-- JOB ITEM --
Give back each entry word for word, but drop the images.
[DATA Boundary: Start]
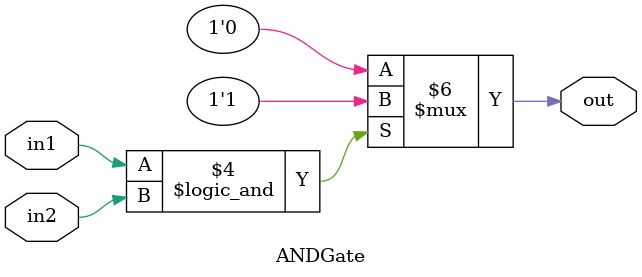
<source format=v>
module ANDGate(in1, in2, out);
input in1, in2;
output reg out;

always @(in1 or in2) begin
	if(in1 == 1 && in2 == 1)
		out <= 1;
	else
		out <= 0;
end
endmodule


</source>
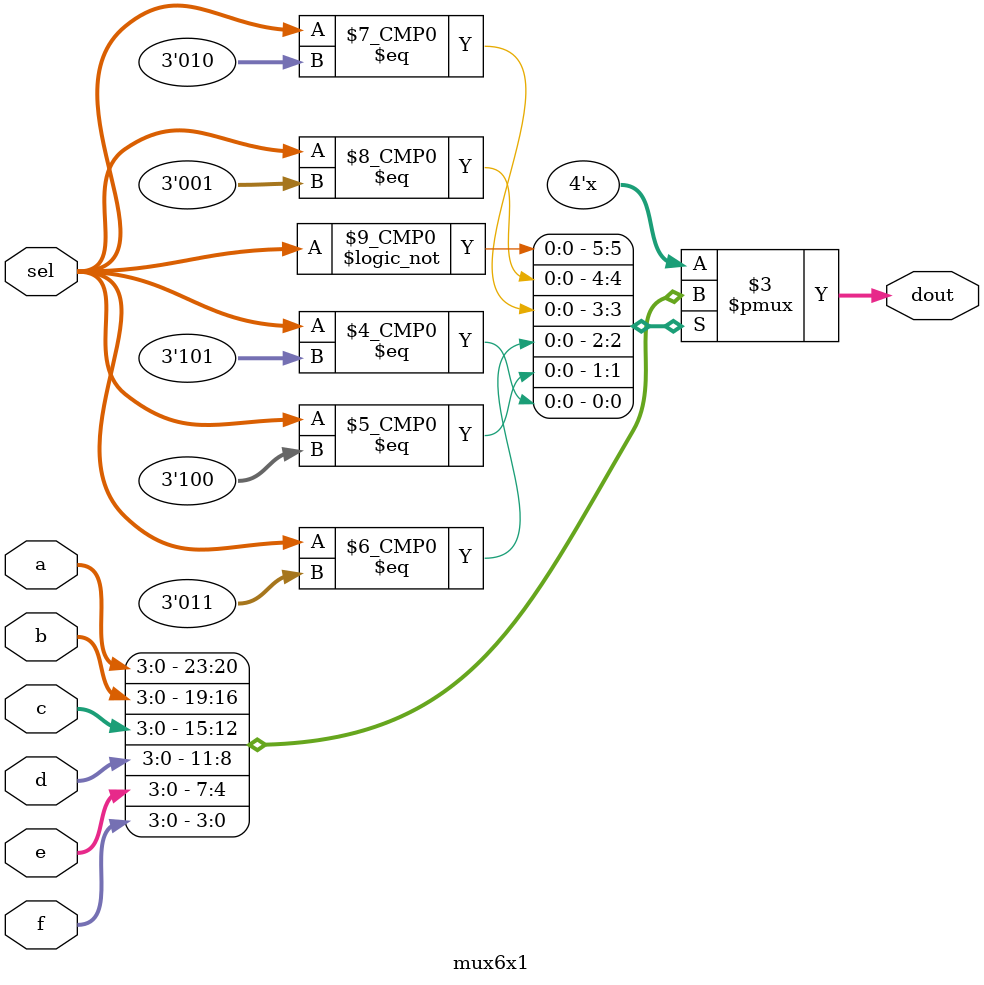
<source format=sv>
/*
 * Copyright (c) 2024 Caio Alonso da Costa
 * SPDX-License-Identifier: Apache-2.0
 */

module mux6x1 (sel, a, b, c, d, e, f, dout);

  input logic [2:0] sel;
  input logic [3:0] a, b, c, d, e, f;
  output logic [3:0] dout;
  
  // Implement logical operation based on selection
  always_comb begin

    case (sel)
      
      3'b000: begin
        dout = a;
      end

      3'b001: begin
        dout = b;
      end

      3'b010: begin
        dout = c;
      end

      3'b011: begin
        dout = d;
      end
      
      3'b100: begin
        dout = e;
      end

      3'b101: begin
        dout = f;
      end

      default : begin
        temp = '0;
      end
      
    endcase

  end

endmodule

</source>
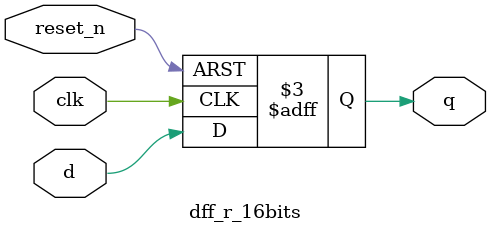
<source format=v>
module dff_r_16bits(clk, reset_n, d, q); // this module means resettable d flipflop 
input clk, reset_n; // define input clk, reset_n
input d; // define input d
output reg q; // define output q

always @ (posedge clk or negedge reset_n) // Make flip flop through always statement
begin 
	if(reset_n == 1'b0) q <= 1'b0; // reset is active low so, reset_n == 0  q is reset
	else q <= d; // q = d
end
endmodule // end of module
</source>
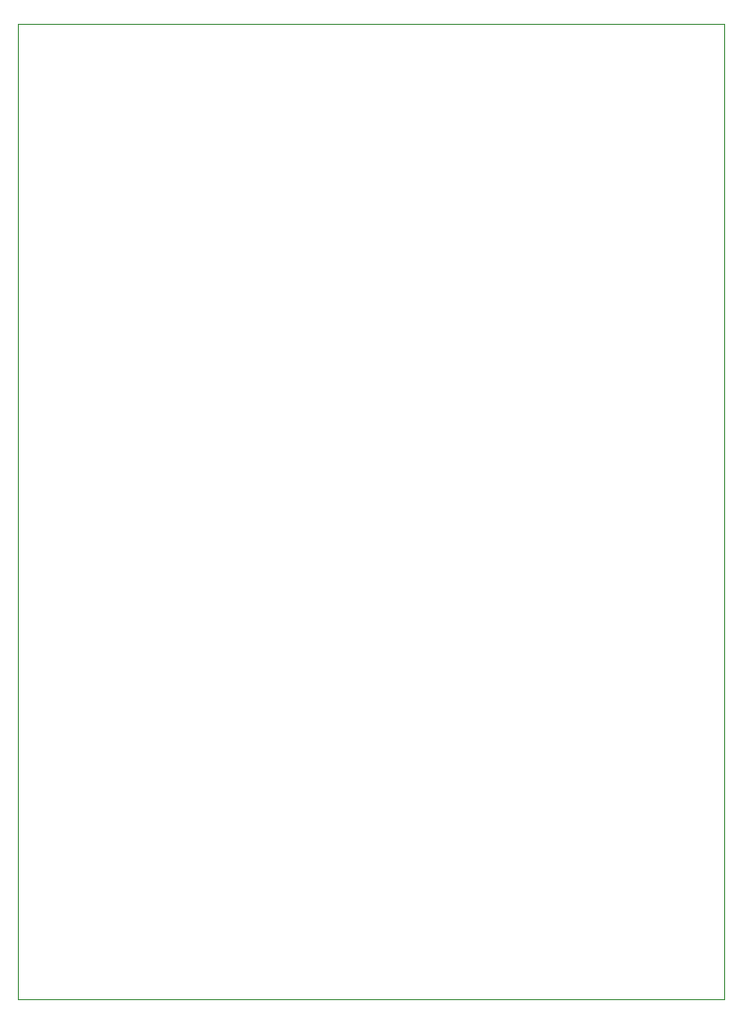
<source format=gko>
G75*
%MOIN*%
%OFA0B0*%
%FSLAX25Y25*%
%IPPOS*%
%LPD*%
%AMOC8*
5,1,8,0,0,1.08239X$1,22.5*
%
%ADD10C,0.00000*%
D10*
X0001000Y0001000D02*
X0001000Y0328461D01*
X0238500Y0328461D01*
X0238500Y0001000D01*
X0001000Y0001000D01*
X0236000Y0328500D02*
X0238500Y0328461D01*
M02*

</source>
[DATA Boundary: End]
-- ANSWER TO THIS EXERCISE --
<source format=v>
module ANDGate(in1, in2, out);
input in1, in2;
output reg out;

always @(in1 or in2) begin
	if(in1 == 1 && in2 == 1)
		out <= 1;
	else
		out <= 0;
end
endmodule


</source>
<source format=sv>
/*
 * Copyright (c) 2024 Caio Alonso da Costa
 * SPDX-License-Identifier: Apache-2.0
 */

module mux6x1 (sel, a, b, c, d, e, f, dout);

  input logic [2:0] sel;
  input logic [3:0] a, b, c, d, e, f;
  output logic [3:0] dout;
  
  // Implement logical operation based on selection
  always_comb begin

    case (sel)
      
      3'b000: begin
        dout = a;
      end

      3'b001: begin
        dout = b;
      end

      3'b010: begin
        dout = c;
      end

      3'b011: begin
        dout = d;
      end
      
      3'b100: begin
        dout = e;
      end

      3'b101: begin
        dout = f;
      end

      default : begin
        temp = '0;
      end
      
    endcase

  end

endmodule

</source>
<source format=v>
module dff_r_16bits(clk, reset_n, d, q); // this module means resettable d flipflop 
input clk, reset_n; // define input clk, reset_n
input d; // define input d
output reg q; // define output q

always @ (posedge clk or negedge reset_n) // Make flip flop through always statement
begin 
	if(reset_n == 1'b0) q <= 1'b0; // reset is active low so, reset_n == 0  q is reset
	else q <= d; // q = d
end
endmodule // end of module
</source>
<source format=gko>
G75*
%MOIN*%
%OFA0B0*%
%FSLAX25Y25*%
%IPPOS*%
%LPD*%
%AMOC8*
5,1,8,0,0,1.08239X$1,22.5*
%
%ADD10C,0.00000*%
D10*
X0001000Y0001000D02*
X0001000Y0328461D01*
X0238500Y0328461D01*
X0238500Y0001000D01*
X0001000Y0001000D01*
X0236000Y0328500D02*
X0238500Y0328461D01*
M02*

</source>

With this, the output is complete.